If we have contracted this type of compensation, as is the case of Mapfre in its coverage of Damage to the Insured Vehicle due to phenomena atmospheric, the insurance will take care of the damages when the atmospheric phenomena are not extraordinary, that is, with the same limits that are usually covered by home insurance (in the case of snow, no minimum precipitation intensity).
In addition, each insurance company offers different coverage and levels of protection when we talk about compensation for damages caused by ordinary and extraordinary atmospheric phenomena. Since the storm Filomena is an extraordinary meteorological phenomenon in most of the country, you probably have quite a few problems about it.
And what about the Indemnity Clause by the Insurance Compensation Consortium?
The Insurance Compensation Consortium is in charge of covering the damages caused by floods, earthquakes, tsunami, volcanic eruptions, hurricanes, terrorism, riots, nuclear accident, demonstrations or strikes and other events declared as national catastrophe; but be careful, because does not cover damage caused by hail and snow.
The public body itself, dependent on the Ministry of Economic Affairs and Digital Transformation, has revealed in a statement that will not cover claims caused directly by snow or frost as a result of the storm Filomena, although it will do so due to the damages derived from the flooding due to subsequent thaw or strong winds.
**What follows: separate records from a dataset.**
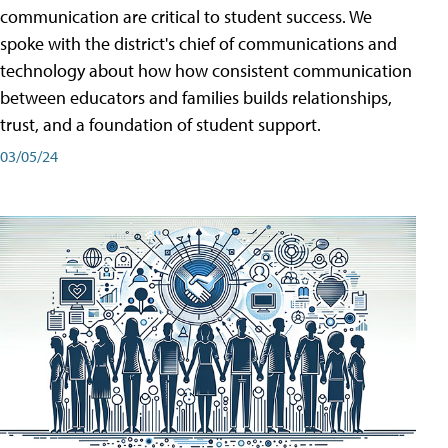
communication are critical to student success. We
spoke with the district's chief of communications and
technology about how how consistent communication
between educators and families builds relationships,
trust, and a foundation of student support.
03/05/24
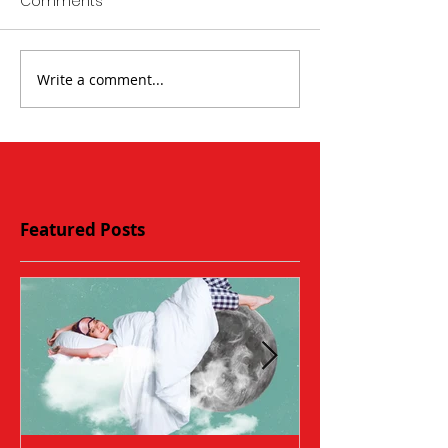
Comments
Write a comment...
Featured Posts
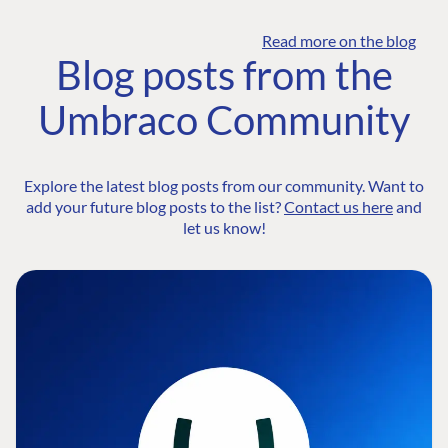
Read more on the blog
Blog posts from the
Umbraco Community
Explore the latest blog posts from our community. Want to
add your future blog posts to the list?
Contact us here
and
let us know!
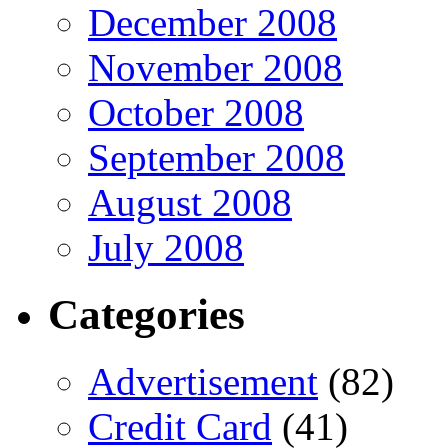
December 2008
November 2008
October 2008
September 2008
August 2008
July 2008
Categories
Advertisement
(82)
Credit Card
(41)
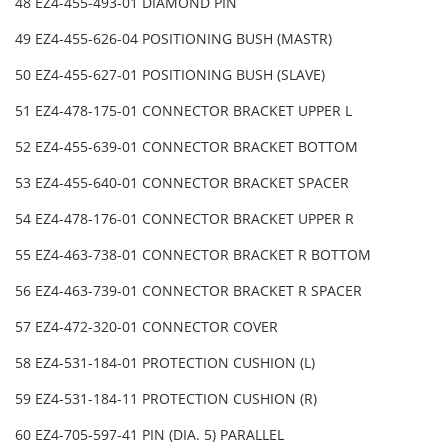
48 EZ4-455-493-01 DIAMOND PIN
49 EZ4-455-626-04 POSITIONING BUSH (MASTR)
50 EZ4-455-627-01 POSITIONING BUSH (SLAVE)
51 EZ4-478-175-01 CONNECTOR BRACKET UPPER L
52 EZ4-455-639-01 CONNECTOR BRACKET BOTTOM
53 EZ4-455-640-01 CONNECTOR BRACKET SPACER
54 EZ4-478-176-01 CONNECTOR BRACKET UPPER R
55 EZ4-463-738-01 CONNECTOR BRACKET R BOTTOM
56 EZ4-463-739-01 CONNECTOR BRACKET R SPACER
57 EZ4-472-320-01 CONNECTOR COVER
58 EZ4-531-184-01 PROTECTION CUSHION (L)
59 EZ4-531-184-11 PROTECTION CUSHION (R)
60 EZ4-705-597-41 PIN (DIA. 5) PARALLEL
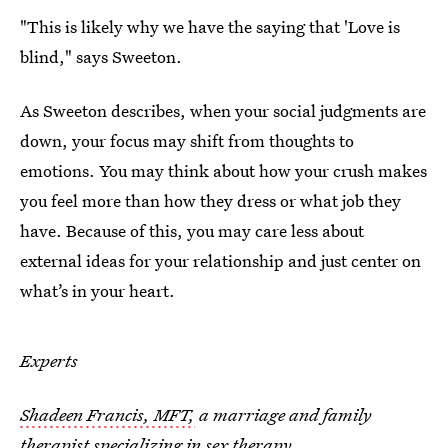
"This is likely why we have the saying that 'Love is
blind," says Sweeton.
As Sweeton describes, when your social judgments are
down, your focus may shift from thoughts to
emotions. You may think about how your crush makes
you feel more than how they dress or what job they
have. Because of this, you may care less about
external ideas for your relationship and just center on
what’s in your heart.
Experts
Shadeen Francis, MFT,
a marriage and family
therapist specializing in sex therapy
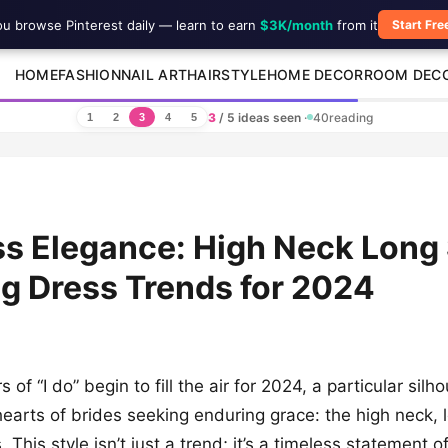
ou browse Pinterest daily — learn to earn
$3K/month
from it
Start Fre
HOME
FASHION
NAIL ART
HAIRSTYLE
HOME DECOR
ROOM DEC
3
/ 5 ideas seen
·
40
reading
1
2
3
4
5
s Elegance: High Neck Long
g Dress Trends for 2024
 of “I do” begin to fill the air for 2024, a particular silho
hearts of brides seeking enduring grace: the high neck, 
This style isn’t just a trend; it’s a timeless statement o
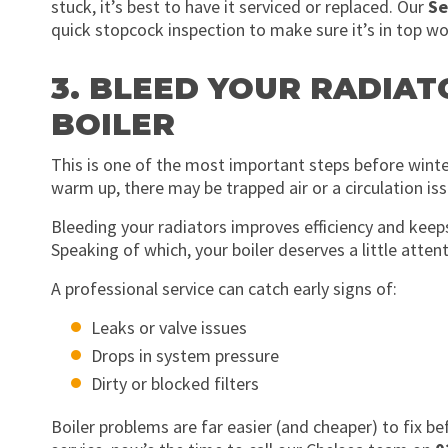
stuck, it’s best to have it serviced or replaced. Our
Se
quick stopcock inspection to make sure it’s in top wo
3. BLEED YOUR RADIAT
BOILER
This is one of the most important steps before winter
warm up, there may be trapped air or a circulation iss
Bleeding your radiators improves efficiency and kee
Speaking of which, your boiler deserves a little attent
A professional service can catch early signs of:
Leaks or valve issues
Drops in system pressure
Dirty or blocked filters
Boiler problems are far easier (and cheaper) to fix b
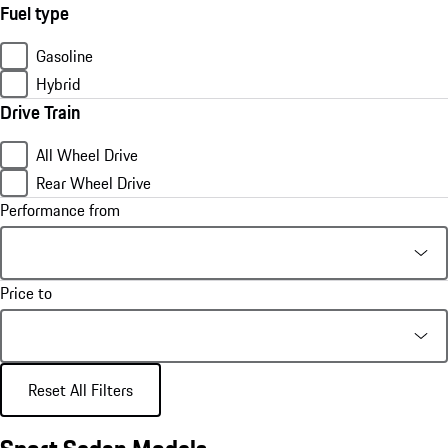
Fuel type
Gasoline
Hybrid
Drive Train
All Wheel Drive
Rear Wheel Drive
Performance from
Price to
Reset All Filters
The Insurance Compensation Consortium only compensates for damages caused by certain natural catastrophes, as long as the people and property that would have been damaged are insured at the time of such damage.
The bottom line: bad news
In conclusion, corresponds to insurance companies take care of the costs associated with claims caused by snow and frost directly or later, such as falling trees, landslides and landslides on roofs or cornices, accidents when traveling through snowy or frosty areas and, even, loss of income or lost profits.
Yes, they will take over as long as the coverage is included in the insurance contract subscribed by the affected party, but the insurer will wash its hands and the Insurance Compensation Consortium, too. What you will have included if you have travel insurance or roadside assistance, is the transfer of your car through the tow truck if you have been lying in the snow.